Date: 2005-08-23 01:26 pm (UTC)
From: [identity profile] cleolinda.livejournal.com
Oh, it was fine. I knew two of the girls pretty well, from two previous classes we'd had together, and one of the guys was in the last Dr. T class I had, about a year ago. The class itself was okay--it was just one of those days, where it was like, "The good news is that we're going to read more sensationalist fiction. The bad news is that the bookstore totally didn't have that, so I had no idea. The good news is that we don't have a midterm paper.
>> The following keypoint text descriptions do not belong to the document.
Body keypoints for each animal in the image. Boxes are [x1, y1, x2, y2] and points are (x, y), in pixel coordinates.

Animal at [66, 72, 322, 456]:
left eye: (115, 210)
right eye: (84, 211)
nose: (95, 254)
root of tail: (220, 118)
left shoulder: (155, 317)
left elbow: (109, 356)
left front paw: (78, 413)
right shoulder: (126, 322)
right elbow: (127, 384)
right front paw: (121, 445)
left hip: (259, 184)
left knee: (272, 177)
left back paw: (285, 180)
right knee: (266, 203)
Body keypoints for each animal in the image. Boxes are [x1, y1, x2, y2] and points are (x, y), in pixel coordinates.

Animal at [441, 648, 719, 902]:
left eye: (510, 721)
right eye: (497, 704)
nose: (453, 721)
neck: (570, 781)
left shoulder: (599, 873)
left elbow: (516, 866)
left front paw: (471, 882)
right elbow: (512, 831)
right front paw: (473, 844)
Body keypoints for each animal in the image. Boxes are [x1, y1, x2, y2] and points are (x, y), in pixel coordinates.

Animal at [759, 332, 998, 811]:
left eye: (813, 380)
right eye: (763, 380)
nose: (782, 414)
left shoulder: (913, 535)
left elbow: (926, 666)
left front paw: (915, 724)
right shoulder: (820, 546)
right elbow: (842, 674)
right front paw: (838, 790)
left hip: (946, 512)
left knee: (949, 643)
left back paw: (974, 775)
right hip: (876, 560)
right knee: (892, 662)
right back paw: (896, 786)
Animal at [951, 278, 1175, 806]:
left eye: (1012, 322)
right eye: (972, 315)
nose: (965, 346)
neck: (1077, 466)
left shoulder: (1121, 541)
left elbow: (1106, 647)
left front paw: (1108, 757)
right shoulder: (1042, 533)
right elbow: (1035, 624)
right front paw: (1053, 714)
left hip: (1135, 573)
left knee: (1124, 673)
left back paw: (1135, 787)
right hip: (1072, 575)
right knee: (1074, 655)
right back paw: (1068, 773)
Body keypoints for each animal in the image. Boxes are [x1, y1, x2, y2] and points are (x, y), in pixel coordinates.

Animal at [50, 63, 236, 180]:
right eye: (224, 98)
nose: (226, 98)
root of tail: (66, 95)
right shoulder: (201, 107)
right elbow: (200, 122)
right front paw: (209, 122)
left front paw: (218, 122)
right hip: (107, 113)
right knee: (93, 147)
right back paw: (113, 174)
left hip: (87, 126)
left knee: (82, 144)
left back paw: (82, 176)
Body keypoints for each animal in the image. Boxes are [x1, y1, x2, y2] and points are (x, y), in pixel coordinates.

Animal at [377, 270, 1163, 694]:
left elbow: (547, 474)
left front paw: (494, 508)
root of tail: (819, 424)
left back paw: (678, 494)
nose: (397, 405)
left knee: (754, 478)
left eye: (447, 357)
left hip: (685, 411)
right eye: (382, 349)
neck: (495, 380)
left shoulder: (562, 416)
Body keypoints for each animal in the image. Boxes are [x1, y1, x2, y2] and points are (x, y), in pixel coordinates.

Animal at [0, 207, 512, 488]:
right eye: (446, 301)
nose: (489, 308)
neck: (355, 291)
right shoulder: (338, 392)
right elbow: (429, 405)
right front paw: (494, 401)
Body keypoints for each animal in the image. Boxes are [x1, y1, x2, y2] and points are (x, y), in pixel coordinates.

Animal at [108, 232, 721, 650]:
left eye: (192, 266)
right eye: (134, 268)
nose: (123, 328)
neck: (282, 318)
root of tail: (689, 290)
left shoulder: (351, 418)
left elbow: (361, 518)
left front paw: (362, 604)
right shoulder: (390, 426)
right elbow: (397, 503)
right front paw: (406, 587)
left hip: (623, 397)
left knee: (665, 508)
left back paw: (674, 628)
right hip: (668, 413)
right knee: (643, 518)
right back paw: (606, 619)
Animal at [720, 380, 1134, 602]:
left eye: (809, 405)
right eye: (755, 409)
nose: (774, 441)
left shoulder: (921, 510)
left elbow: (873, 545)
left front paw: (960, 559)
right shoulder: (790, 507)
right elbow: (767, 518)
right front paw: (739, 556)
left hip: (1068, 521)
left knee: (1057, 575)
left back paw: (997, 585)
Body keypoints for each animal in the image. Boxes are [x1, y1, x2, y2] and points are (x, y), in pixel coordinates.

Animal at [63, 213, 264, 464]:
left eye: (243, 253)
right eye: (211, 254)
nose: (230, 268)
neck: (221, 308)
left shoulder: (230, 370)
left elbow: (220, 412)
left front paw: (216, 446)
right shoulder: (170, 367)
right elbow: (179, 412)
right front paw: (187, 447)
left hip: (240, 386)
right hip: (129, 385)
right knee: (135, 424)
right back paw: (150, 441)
The bad news is that I just spilled a Mountain Dew all over myself..." I plan to elaborate in my next entry. : )

Date: 2005-08-23 01:36 pm (UTC)
From: [identity profile] particle-person.livejournal.com
I think it's great that last century's trash is this century's lit. My bookstore never has all the books the profs have ordered. When you ask at the desk, they blame the profs. When you ask the profs, they blame the bookstore. Eventually, books appear, usually about a month into the semester. By then everyone has found alternatives that cost less.

Depending on where the Dew landed, and the color of your pants, and how far to the nearest change of clothes, that could be a very embarrassing accident.